### STUDY QUESTIONS
[1] In the review of the novel “Dwelling,” to which state is Evie forced to move, leaving her parents’ heirlooms behind?
[2] Pick up the review of the novel “Dwelling” after its final sentence and keep writing it.

### PROVIDED PASSAGE

Kivel’s magical realist plot can be described as a series of ordinary ideas taken to their logical extreme. Robbed of housing and with little money to her name, Evie moves into the only available, affordable property she can find. She takes up shoemaking in response to the organic demand of her community, whose members show up at her doorstep expecting this service daily. The novel sustains the same cool, free-indirect prose across both its social realist beginning and the more fantastical plot that follows, making the latter feel wholly natural.
As such, “Dwelling” is wise on the very real-world themes of dispossession, community and material ownership. Forced to leave behind her parents’ heirlooms on moving to Texas, Evie tries to rationalize away her sentimentalism: She “had been told that an accumulation of stuff was unhealthy anyway, that clutter was an obstacle to mental clarity, or efficiency, or productivity, or something.” The more deprived she becomes, the more this sounds like brainwashing designed to make those who own so little accept their meager circumstances.

### DATA RECORDS
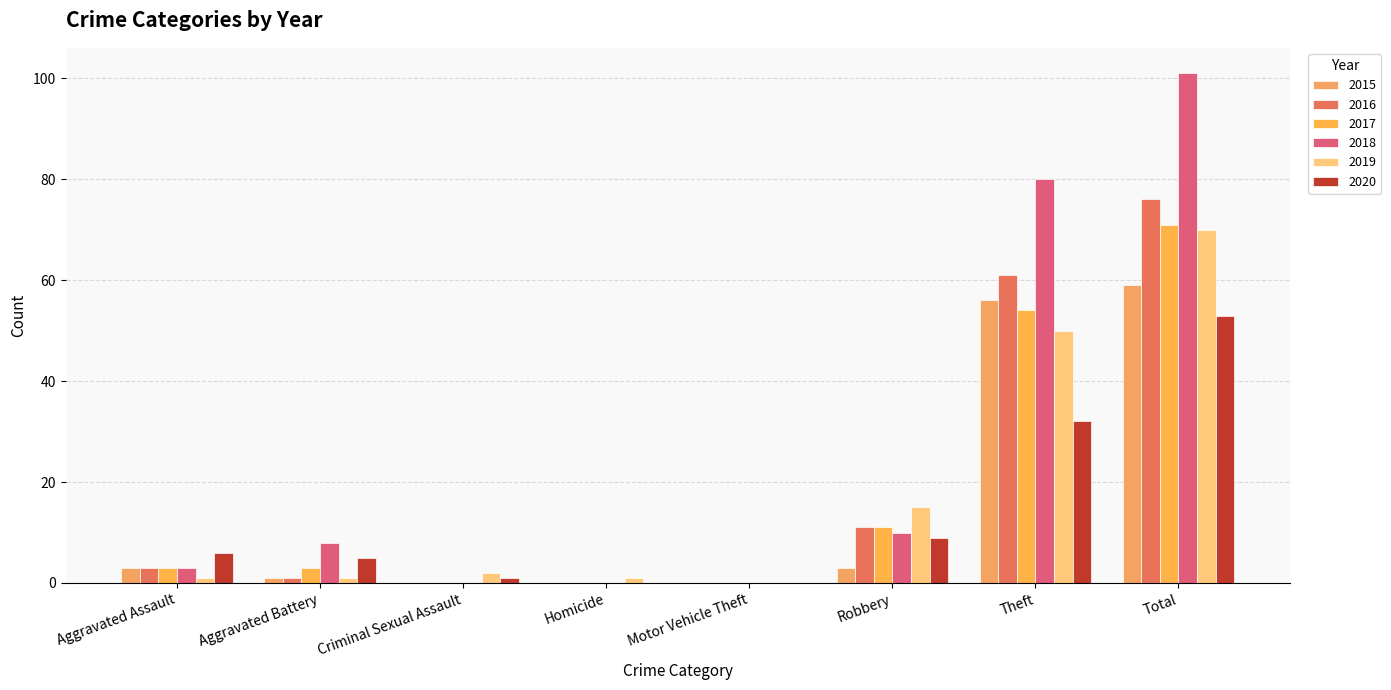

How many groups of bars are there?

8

==

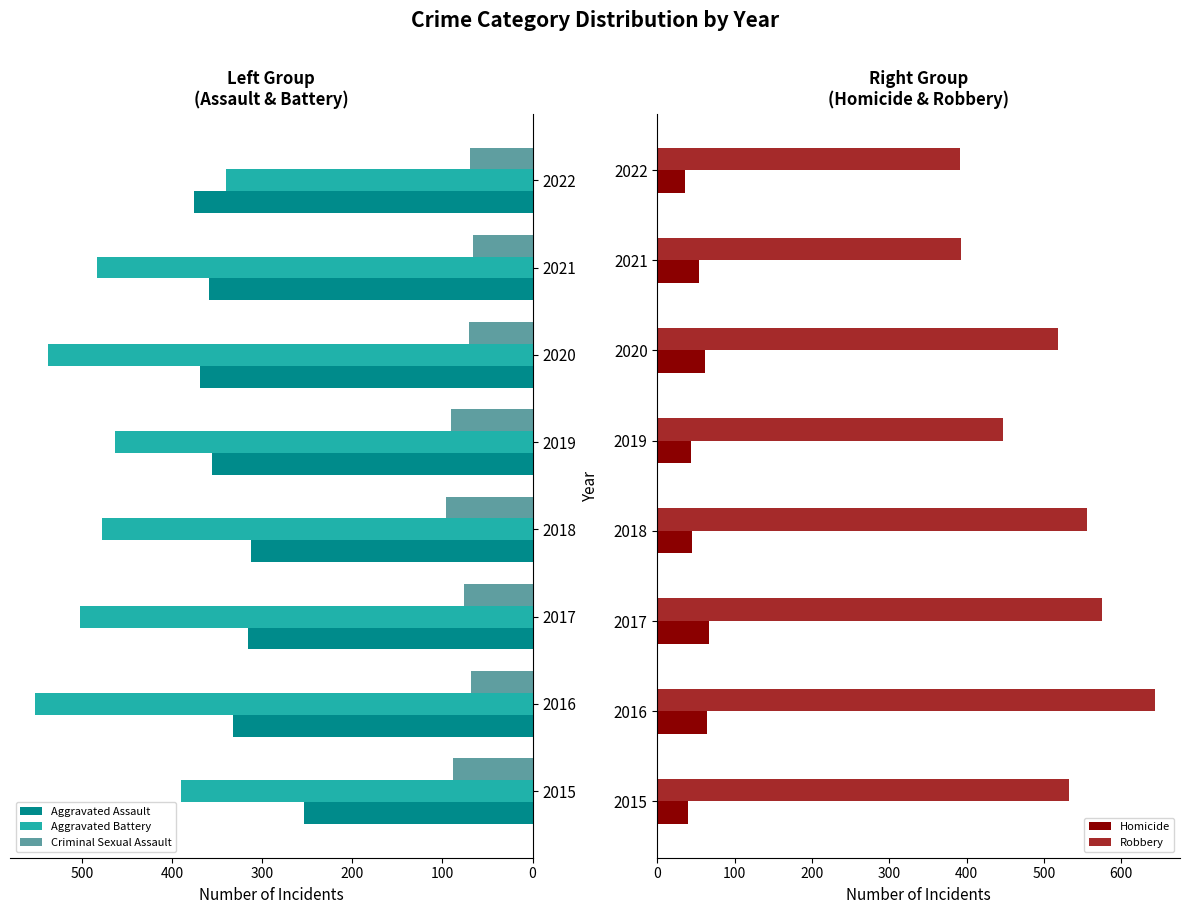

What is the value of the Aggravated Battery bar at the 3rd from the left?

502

--

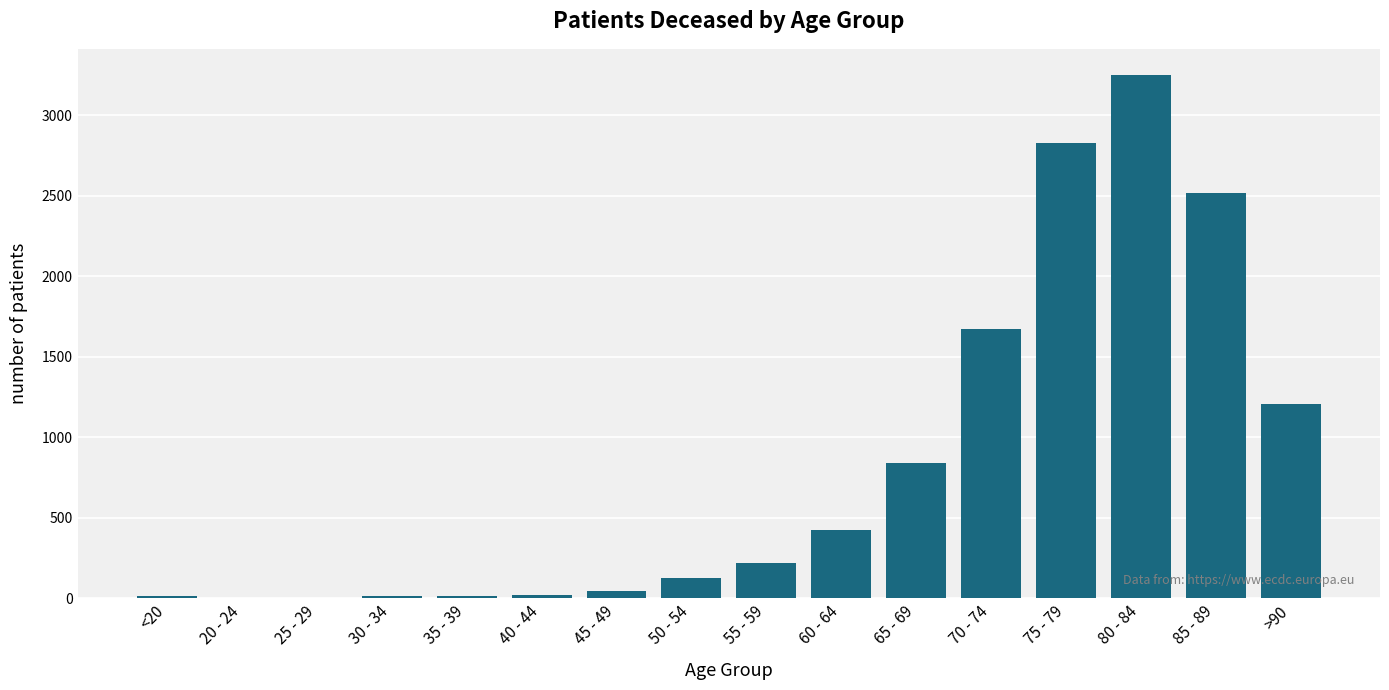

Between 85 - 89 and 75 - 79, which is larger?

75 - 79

### SET OF ANSWERS
[1] Texas.

[2]
It’s only by seizing the means of production that Evie is able to find stability. In contrast to her former job (“choosing typefaces and superimposing them onto photographs taken by someone else”), the actual, physical labor of making and fixing shoes becomes an emancipatory act that, along with the basic generosity offered to her by strangers, empowers her to live a better, more meaningful life.
“We’re both heroes,” Bertie tells Evie when he considers the work — material, emotional — that they’ve undertaken together. For once, that kind of terminology isn’t corny: “Dwelling” deserves the plaudits it will surely get and more. It’s hard to believe that a work so seemingly effortless and original could be a debut. Certainly, it’s the most fun I’ve had reading in years.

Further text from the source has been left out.